Nothing remains of the Hammadid mosques in Béjaïa, including the Great Mosque, the Mosque of Rehane, and the Mosque of Natain (مسجد النطاعين). However, Féraud's book about Béjaïa provides a detailed description of the Great Mosque. as well as in a book by Commander de Beylié. These sources mention that a calligrapher from Béjaïa named Al-Bajawi transferred a 12th-century manuscript in 1866. According to this manuscript, Prince Al-Mansur Al-Hamadi completed the construction of the Pearl Palace in 1100/484 and converted it into a mosque. He then placed two Monolithic columns within the palace, which were discovered inside an ancient, damaged church. Despite interest from the Pope in Rome to purchase them, Al-Mansur declined. Al-Bajawi also noted that the Hammadid Emir constructed a dome and a minaret near the garden well, with impressive dimensions. The manuscript further reports that Al-Mansur spent 86 thousand golden mithqals on the mosque. Over time, the mosque became a center for scientific and religious education, attracting numerous scholars and ulama. Its renown continued during the Almohad era but ended in the 16th century when it was demolished by the Spanish fleet during their conquest of the city.

== Architecture ==
Algerian historian and archaeologist Dr. Rachid Bourouiba provided a comprehensive overview of the mosque's architectural features sourced from multiple references, including a 12th-century manuscript attributed to an author named Ibn Hammad, who is believed to be a descendant of the Almohad Caliph Abd al-Mumin, The description continues as follows:

The length of this mosque was 220 arms and its width was 150 arms, with a facade adorned with seventeen ribbed vault and a large door on its right and left sides.

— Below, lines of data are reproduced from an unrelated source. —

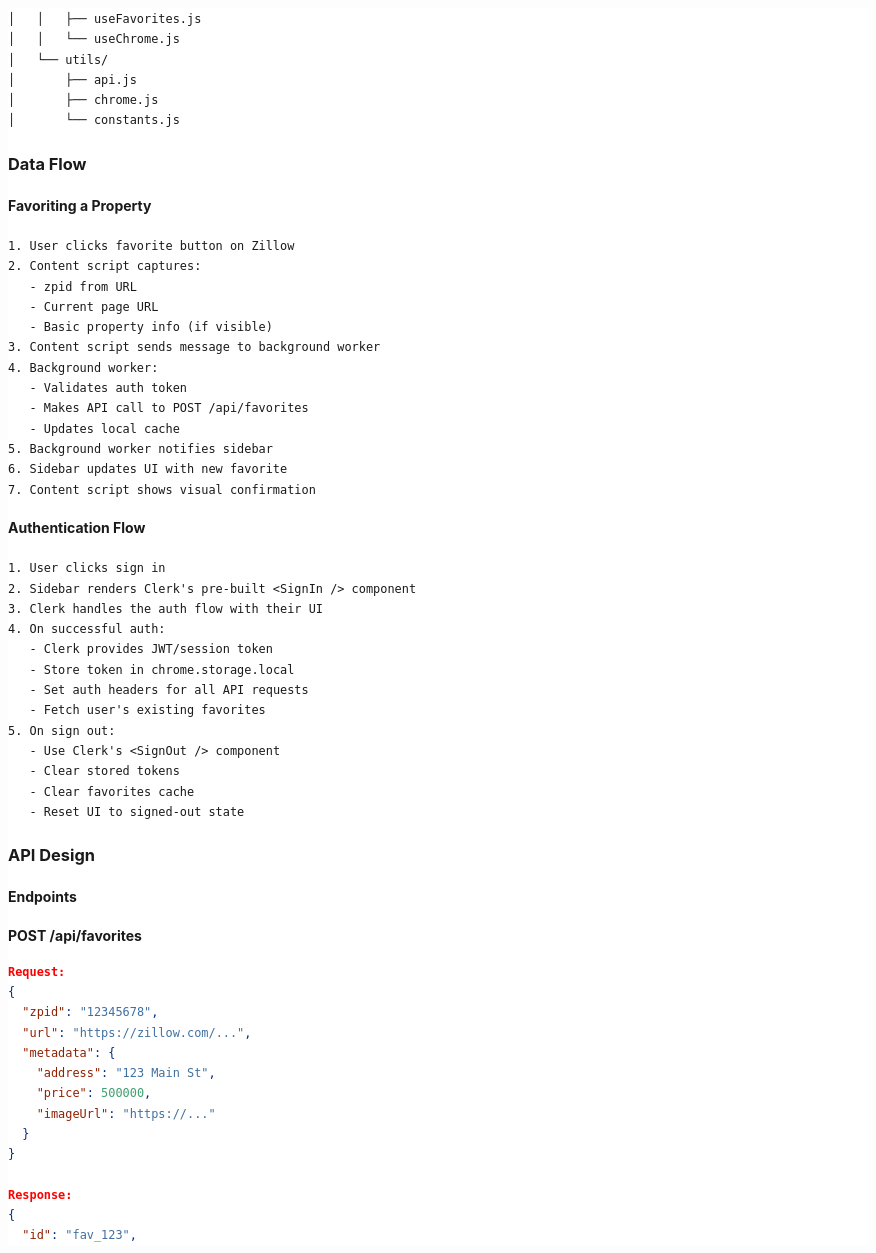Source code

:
 ```
│   │   ├── useFavorites.js
│   │   └── useChrome.js
│   └── utils/
│       ├── api.js
│       ├── chrome.js
│       └── constants.js
```

### Data Flow

#### Favoriting a Property
```
1. User clicks favorite button on Zillow
2. Content script captures:
   - zpid from URL
   - Current page URL
   - Basic property info (if visible)
3. Content script sends message to background worker
4. Background worker:
   - Validates auth token
   - Makes API call to POST /api/favorites
   - Updates local cache
5. Background worker notifies sidebar
6. Sidebar updates UI with new favorite
7. Content script shows visual confirmation
```

#### Authentication Flow
```
1. User clicks sign in
2. Sidebar renders Clerk's pre-built <SignIn /> component
3. Clerk handles the auth flow with their UI
4. On successful auth:
   - Clerk provides JWT/session token
   - Store token in chrome.storage.local
   - Set auth headers for all API requests
   - Fetch user's existing favorites
5. On sign out:
   - Use Clerk's <SignOut /> component
   - Clear stored tokens
   - Clear favorites cache
   - Reset UI to signed-out state
```

### API Design

#### Endpoints

**POST /api/favorites**
```json
Request:
{
  "zpid": "12345678",
  "url": "https://zillow.com/...",
  "metadata": {
    "address": "123 Main St",
    "price": 500000,
    "imageUrl": "https://..."
  }
}

Response:
{
  "id": "fav_123",
```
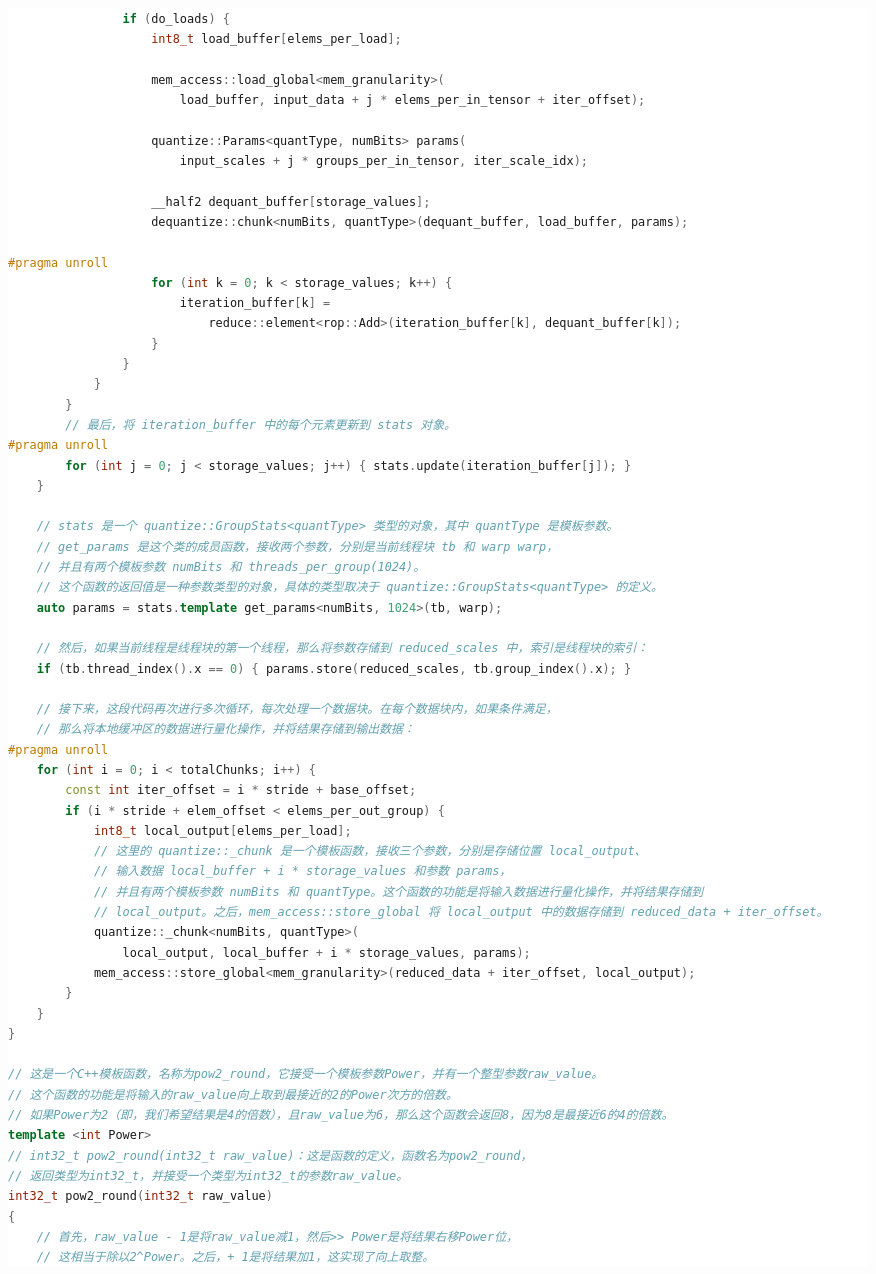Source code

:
 ```cpp
                if (do_loads) {
                    int8_t load_buffer[elems_per_load];

                    mem_access::load_global<mem_granularity>(
                        load_buffer, input_data + j * elems_per_in_tensor + iter_offset);

                    quantize::Params<quantType, numBits> params(
                        input_scales + j * groups_per_in_tensor, iter_scale_idx);

                    __half2 dequant_buffer[storage_values];
                    dequantize::chunk<numBits, quantType>(dequant_buffer, load_buffer, params);

#pragma unroll
                    for (int k = 0; k < storage_values; k++) {
                        iteration_buffer[k] =
                            reduce::element<rop::Add>(iteration_buffer[k], dequant_buffer[k]);
                    }
                }
            }
        }
        // 最后，将 iteration_buffer 中的每个元素更新到 stats 对象。
#pragma unroll
        for (int j = 0; j < storage_values; j++) { stats.update(iteration_buffer[j]); }
    }
    
    // stats 是一个 quantize::GroupStats<quantType> 类型的对象，其中 quantType 是模板参数。
    // get_params 是这个类的成员函数，接收两个参数，分别是当前线程块 tb 和 warp warp，
    // 并且有两个模板参数 numBits 和 threads_per_group(1024)。
    // 这个函数的返回值是一种参数类型的对象，具体的类型取决于 quantize::GroupStats<quantType> 的定义。
    auto params = stats.template get_params<numBits, 1024>(tb, warp);
    
    // 然后，如果当前线程是线程块的第一个线程，那么将参数存储到 reduced_scales 中，索引是线程块的索引：
    if (tb.thread_index().x == 0) { params.store(reduced_scales, tb.group_index().x); }
    
    // 接下来，这段代码再次进行多次循环，每次处理一个数据块。在每个数据块内，如果条件满足，
    // 那么将本地缓冲区的数据进行量化操作，并将结果存储到输出数据：
#pragma unroll
    for (int i = 0; i < totalChunks; i++) {
        const int iter_offset = i * stride + base_offset;
        if (i * stride + elem_offset < elems_per_out_group) {
            int8_t local_output[elems_per_load];
            // 这里的 quantize::_chunk 是一个模板函数，接收三个参数，分别是存储位置 local_output、
            // 输入数据 local_buffer + i * storage_values 和参数 params，
            // 并且有两个模板参数 numBits 和 quantType。这个函数的功能是将输入数据进行量化操作，并将结果存储到
            // local_output。之后，mem_access::store_global 将 local_output 中的数据存储到 reduced_data + iter_offset。
            quantize::_chunk<numBits, quantType>(
                local_output, local_buffer + i * storage_values, params);
            mem_access::store_global<mem_granularity>(reduced_data + iter_offset, local_output);
        }
    }
}

// 这是一个C++模板函数，名称为pow2_round，它接受一个模板参数Power，并有一个整型参数raw_value。
// 这个函数的功能是将输入的raw_value向上取到最接近的2的Power次方的倍数。
// 如果Power为2（即，我们希望结果是4的倍数），且raw_value为6，那么这个函数会返回8，因为8是最接近6的4的倍数。
template <int Power>
// int32_t pow2_round(int32_t raw_value)：这是函数的定义，函数名为pow2_round，
// 返回类型为int32_t，并接受一个类型为int32_t的参数raw_value。
int32_t pow2_round(int32_t raw_value)
{
    // 首先，raw_value - 1是将raw_value减1，然后>> Power是将结果右移Power位，
    // 这相当于除以2^Power。之后，+ 1是将结果加1，这实现了向上取整。
```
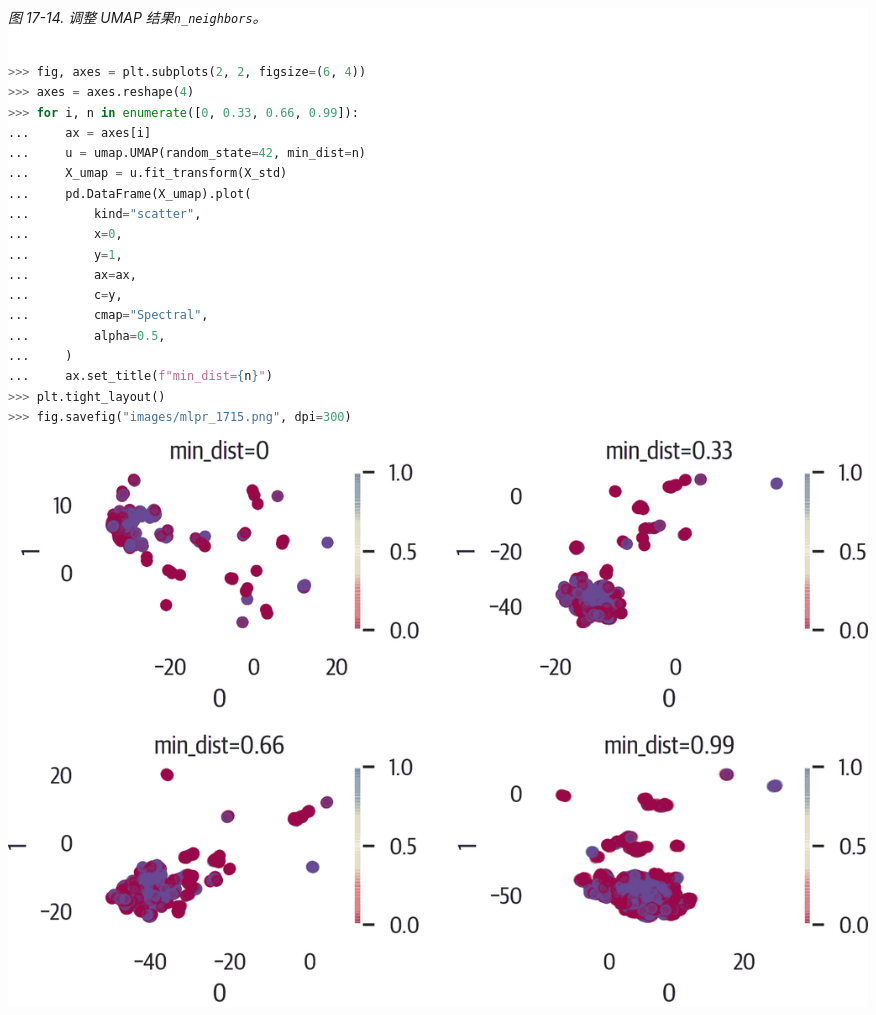 ###### 图 17-14. 调整 UMAP 结果`n_neighbors`。

```py
>>> fig, axes = plt.subplots(2, 2, figsize=(6, 4))
>>> axes = axes.reshape(4)
>>> for i, n in enumerate([0, 0.33, 0.66, 0.99]):
...     ax = axes[i]
...     u = umap.UMAP(random_state=42, min_dist=n)
...     X_umap = u.fit_transform(X_std)
...     pd.DataFrame(X_umap).plot(
...         kind="scatter",
...         x=0,
...         y=1,
...         ax=ax,
...         c=y,
...         cmap="Spectral",
...         alpha=0.5,
...     )
...     ax.set_title(f"min_dist={n}")
>>> plt.tight_layout()
>>> fig.savefig("images/mlpr_1715.png", dpi=300)
```

![调整 UMAP 结果`+min_dist+`](img/mlpr_1715.png)
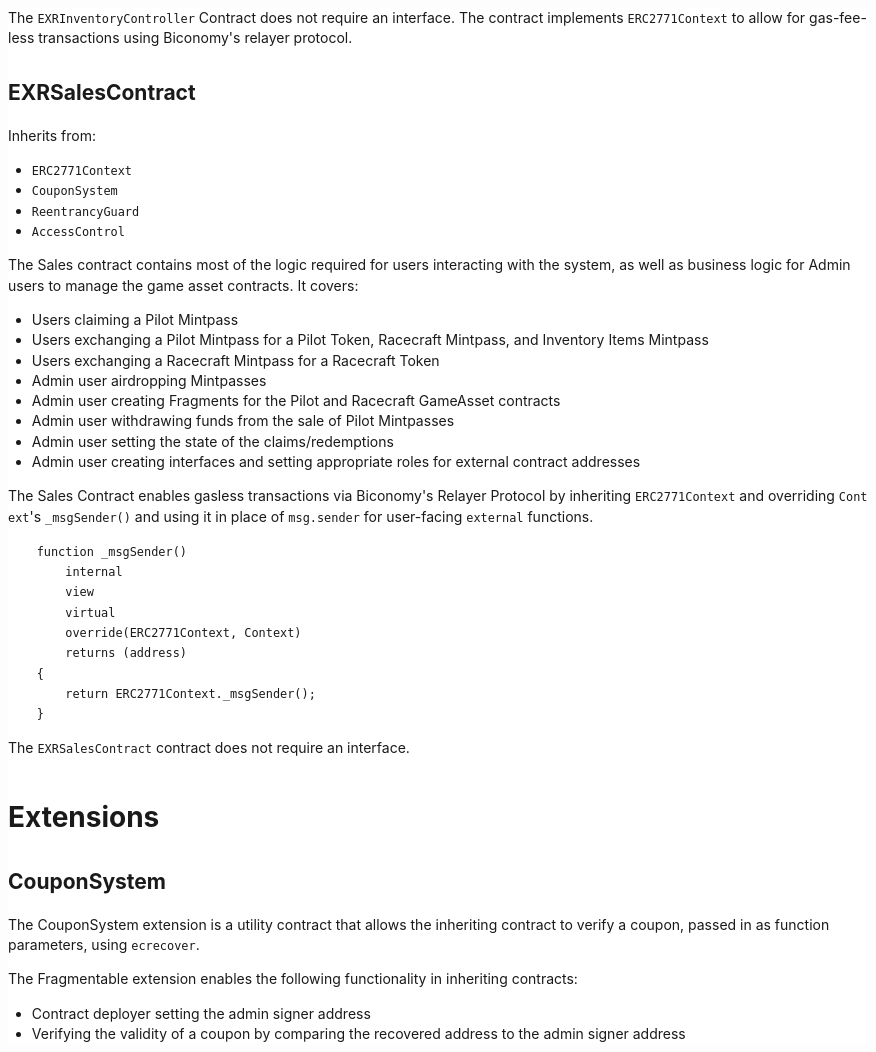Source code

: The `EXRInventoryController` Contract does not require an interface. The contract implements `ERC2771Context` to allow for gas-fee-less transactions using Biconomy's relayer protocol.

## EXRSalesContract

Inherits from:

- `ERC2771Context`
- `CouponSystem`
- `ReentrancyGuard`
- `AccessControl`

The Sales contract contains most of the logic required for users interacting with the system, as well as business logic for Admin users to manage the game asset contracts. It covers:

- Users claiming a Pilot Mintpass
- Users exchanging a Pilot Mintpass for a Pilot Token, Racecraft Mintpass, and Inventory Items Mintpass
- Users exchanging a Racecraft Mintpass for a Racecraft Token
- Admin user airdropping Mintpasses
- Admin user creating Fragments for the Pilot and Racecraft GameAsset contracts
- Admin user withdrawing funds from the sale of Pilot Mintpasses
- Admin user setting the state of the claims/redemptions
- Admin user creating interfaces and setting appropriate roles for external contract addresses

The Sales Contract enables gasless transactions via Biconomy's Relayer Protocol by inheriting `ERC2771Context` and overriding `Context`'s `_msgSender()` and using it in place of `msg.sender` for user-facing `external` functions.

```
    function _msgSender()
        internal
        view
        virtual
        override(ERC2771Context, Context)
        returns (address)
    {
        return ERC2771Context._msgSender();
    }
```

The `EXRSalesContract` contract does not require an interface.

# Extensions

## CouponSystem

The CouponSystem extension is a utility contract that allows the inheriting contract to verify a coupon, passed in as function parameters, using `ecrecover`.

The Fragmentable extension enables the following functionality in inheriting contracts:

- Contract deployer setting the admin signer address
- Verifying the validity of a coupon by comparing the recovered address to the admin signer address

Marble slabs ornamented with inscriptions were found beside this main door, and the mosque had 22 other doors, one of which led to a prayer room designated for women, guarded by an elderly sheikh. Inside the mosque, there were 32 marble pillars and a grand dome. The floor of the mosque was paved with marble, its walls covered with zellij, and adorned with Quranic inscriptions. The minaret of this mosque was 60 arms high, with a square base measuring 20 arms, which makes he minaret 56 metres tall with a 18 metres wide. This minaret had two doors, one on the east side and the other on the south side, with the doors of the minaret and their columns and their shafts made of engraved marble. The mihrab and its surroundings were made of white marble, with a circular band in the middle engraved with verses from the Quran. The walls of the mosque were adorned with inscriptions and beautiful paintings from bottom to top, including writings that were easily readable, and the columns were also elegantly decorated. The number of columns in this mosque amounted to 412 columns, with a length of 222 arms and a width of 150 arms. At the forefront of the mosque, we find a vestibule with its door near the pulpit. In front of the arcades, the courtyard was paved for about fifteen arms, and in the hall separated from the mosque, there are two hundred large pillars arranged amidst small domes and numerous fountains flowing from the walls.